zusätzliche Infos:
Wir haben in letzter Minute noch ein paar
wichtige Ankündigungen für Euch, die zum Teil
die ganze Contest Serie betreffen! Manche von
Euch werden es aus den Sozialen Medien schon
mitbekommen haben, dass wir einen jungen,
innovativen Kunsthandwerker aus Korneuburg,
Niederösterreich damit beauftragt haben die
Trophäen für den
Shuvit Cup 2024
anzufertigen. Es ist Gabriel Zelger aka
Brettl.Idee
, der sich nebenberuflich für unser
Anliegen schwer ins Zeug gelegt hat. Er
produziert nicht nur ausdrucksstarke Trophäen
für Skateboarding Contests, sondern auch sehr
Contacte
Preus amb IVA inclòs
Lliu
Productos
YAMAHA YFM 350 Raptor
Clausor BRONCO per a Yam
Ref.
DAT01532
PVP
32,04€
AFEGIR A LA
==
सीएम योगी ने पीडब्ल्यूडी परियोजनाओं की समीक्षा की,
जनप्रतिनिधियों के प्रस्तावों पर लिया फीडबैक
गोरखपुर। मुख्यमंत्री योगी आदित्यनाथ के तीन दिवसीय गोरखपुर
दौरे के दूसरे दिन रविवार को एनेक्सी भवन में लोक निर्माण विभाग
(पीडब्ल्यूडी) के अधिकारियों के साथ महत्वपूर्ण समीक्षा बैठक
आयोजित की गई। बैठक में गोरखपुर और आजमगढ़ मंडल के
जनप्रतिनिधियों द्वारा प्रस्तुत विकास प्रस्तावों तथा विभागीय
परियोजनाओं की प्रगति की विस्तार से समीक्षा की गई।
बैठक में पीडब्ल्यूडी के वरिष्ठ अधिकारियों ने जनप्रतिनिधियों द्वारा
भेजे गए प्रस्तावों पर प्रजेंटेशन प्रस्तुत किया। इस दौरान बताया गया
---
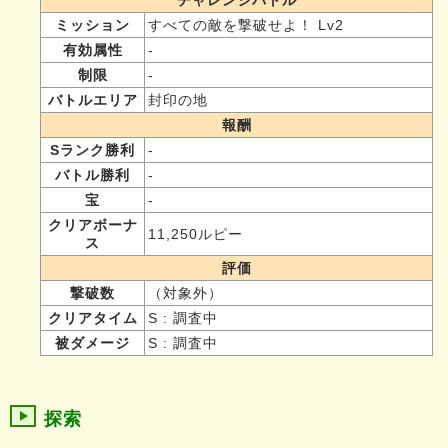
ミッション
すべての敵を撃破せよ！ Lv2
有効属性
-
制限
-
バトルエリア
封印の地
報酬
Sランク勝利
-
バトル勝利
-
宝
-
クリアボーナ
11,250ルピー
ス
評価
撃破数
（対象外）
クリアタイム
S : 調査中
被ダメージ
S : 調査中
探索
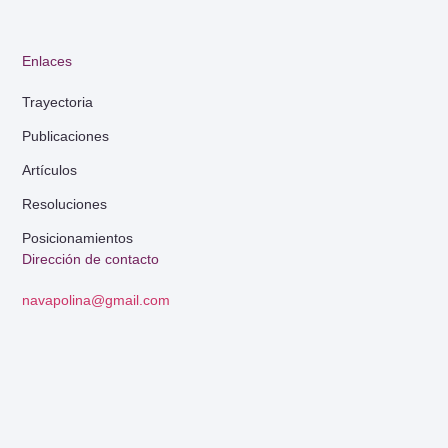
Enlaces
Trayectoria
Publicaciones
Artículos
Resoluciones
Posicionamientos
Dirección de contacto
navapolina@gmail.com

= WHAT YOU HAVE TO DO =
Give back, exactly as written, the stretch from the line with "जनप्रतिनिधियों के प्रस्तावों पर लिया फीडबैक" through the line with "भेजे गए प्रस्तावों", and no other lines from the records above.

= TASK SOLUTION =
जनप्रतिनिधियों के प्रस्तावों पर लिया फीडबैक
गोरखपुर। मुख्यमंत्री योगी आदित्यनाथ के तीन दिवसीय गोरखपुर
दौरे के दूसरे दिन रविवार को एनेक्सी भवन में लोक निर्माण विभाग
(पीडब्ल्यूडी) के अधिकारियों के साथ महत्वपूर्ण समीक्षा बैठक
आयोजित की गई। बैठक में गोरखपुर और आजमगढ़ मंडल के
जनप्रतिनिधियों द्वारा प्रस्तुत विकास प्रस्तावों तथा विभागीय
परियोजनाओं की प्रगति की विस्तार से समीक्षा की गई।
बैठक में पीडब्ल्यूडी के वरिष्ठ अधिकारियों ने जनप्रतिनिधियों द्वारा
भेजे गए प्रस्तावों पर प्रजेंटेशन प्रस्तुत किया। इस दौरान बताया गया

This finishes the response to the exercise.